DİYARBAKIR (A.A) - Diyarbakırdaki girişimcilerin teşvik
uygulamaları ile banka kredilerden yeterince yararlanamadığı bildirildi.
Dicle Toplum Araştırmalar Merkezi (DİTAM) Başkanı Mehmet Kaya, Güneydoğu
Gazeteciler Cemiyetinde düzenlediği basın toplantısında, 1913 yılına kadar
dayanan teşvik uygulamalarının asıl amacının bölgeler arası gelişmişlik farkını
gidermek olmasına rağmen çıkarılan teşviklerin sağlıklı ve objektif bir ölçüm
yapılmadan sunulması nedeniyle bölgeler arası kalkınmışlık farkını gideremediğini
söyledi.
Bugün gelişmiş ülkelerde de bölgeler ve kentler arası gelişmişlik farkının
bulunduğunu bildiren Kaya, sosyo-ekonomik gelişmişlik sıralamasında İstanbul ile
Muş arasındaki farkın 11 katın üzerinde olduğunu kaydetti.

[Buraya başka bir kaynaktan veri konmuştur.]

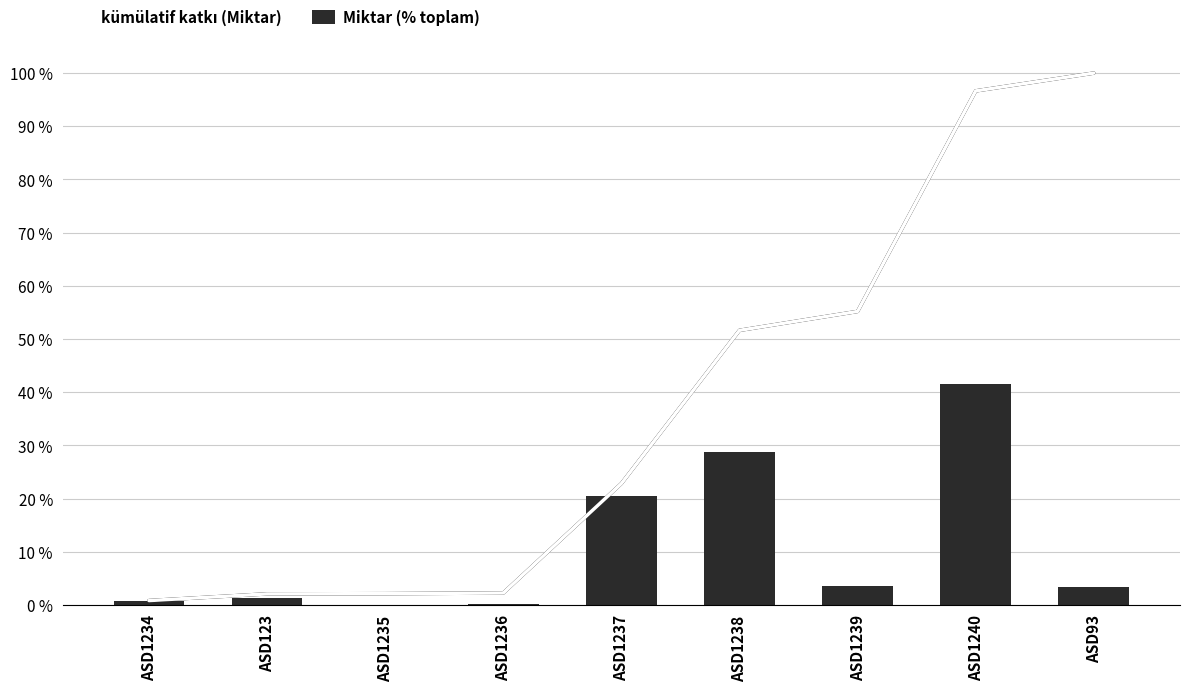

What is the sum of the Miktar (% toplam) values at ASD1238 and ASD1234?

29.6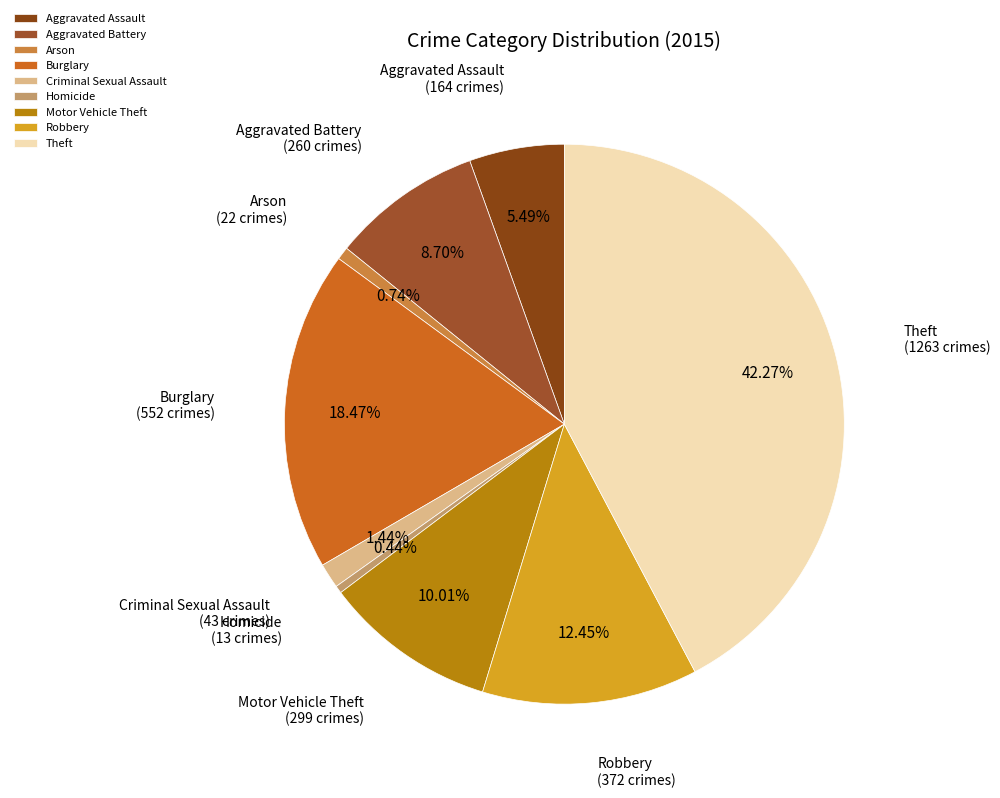

Which category has the biggest portion of the pie?

Theft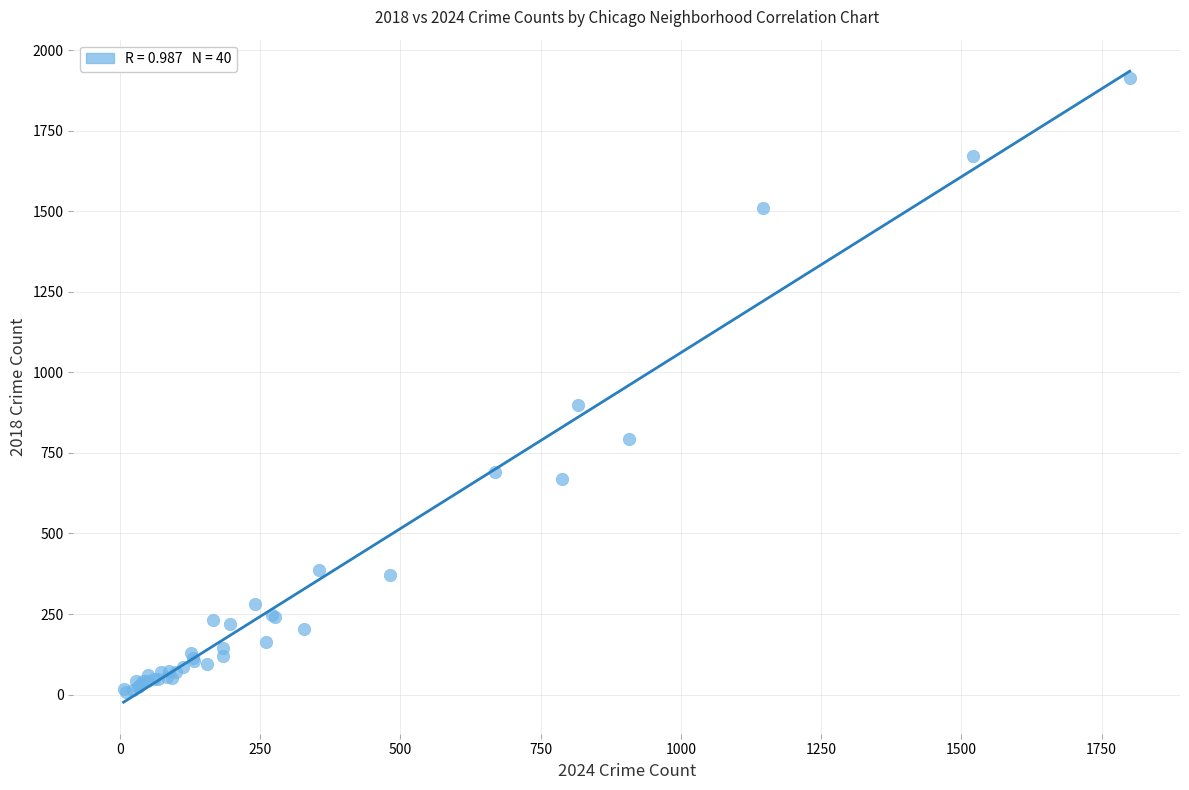

What Y value in the scatter plot is closest to 960?

898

Kaya, faaliyet gösteren sanayi ve hizmet firmalarının teşvik ve hibe alma
hususundaki deneyimlerini ve aldıkları desteklerin etkileri ile firmalara kredi
veren bankaların kredi kullandırma konusundaki yaklaşımını belirlemek üzere 300
KOBİ işletmecisi ve 40 bankanın müdürleri ile görüşme yaptıklarını ifade ederek,
şöyle konuştu:
Diyarbakırdaki firmaların yatırım teşvik uygulamasından çok
yararlanmadıkları, bunun yerine firmaların daha çok banka kredisi, hibe ve
KOSGEBe yöneldiği görüldü. Araştırmaya konu olan hiç bir firma AB fonları ve
hibelerden faydalanmamıştır. Bankacıların yüzde 45i KOBİlerin kredi kullanımda
sıkıntı yaşamasının en önemli nedenlerinin, yöneticilerinin profesyonel olmaması,
muhasebe sisteminin yetersiz olması, değişen koşullara uyum sağlayamamaları ve
gelenekçi yapıya sahip olmalarını belirtti. Yüzde 93ü ipotek alımlarında
yaşanılan en önemli sorunun gayrimenkullerin imar durumu ve yapısının mevzuata
uygun olmaması olduğunu belirtti.
Başkan Kaya, bölgesel kalkınmanın sağlanması ve bölgeler arasındaki
gelişmişlik farklarının giderilmesi için bölgenin yapısına uygun, özgün bir
teşvik desteğinin sağlanması gerektiğini söyledi.
Teşvik uygulamalarının başarıya ulaşamamasının en önemli nedenlerinden
birinin öz kaynak ve sermaye yetersizliği olduğunu dile getiren Kaya, sözlerini
şöyle sürdürdü:
Bu nedenle öz kaynak ve sermaye desteği önemli bir teşvik aracı olarak
hayata geçirilmelidir. Bölgenin rekabet edebilirliği için ham maddeye uzaklık,
pazara uzaklık ve enerji temel kriterlerdir. Bölgenin rekabet gücünün
geliştirilmesi için söz konusu kriterlerin bölge için avantajlı hale getirilmesi
gerekmektedir. Teşvik sistemi ve sunulan destekler tek başına bölgenin kalkınması
için yeterli değildir. Bölgede yatırım için uygun koşulların oluşturulması,
yatırım altyapısının geliştirilmesi gerekmektedir. Verilen teşvik ve desteklerin
yerelden verilmesi ve yerelden takibi ve denetiminin yapılacağı bir yapının
kurulması gerekmektedir. Bölgede bankaların olumsuz uygulamalarını takip etmek ve
önlemek amacıyla BDDKnın bölge yapılanması oluşturulmalıdır. İmar sorunu
kredinin önündeki en önemli engellerden biridir. Belediyeler bu konuda çalışma
yapmalıdır.
Bölgedeki firmaların özellikle banka kredileri kullanmada büyük sıkıntı
yaşadıklarını, bu nedenle bazı büyük firmaların merkezini Ankara ve İstanbula
taşıdığını bildirerek, Büyük 4-5 firma yakın tarihte merkezini Ankara ve
İstanbula taşıdı. Bunun tek nedeni firmaların orada daha kolay ve yüksek
miktarda banka kredisi kullanabilmesidir dedi.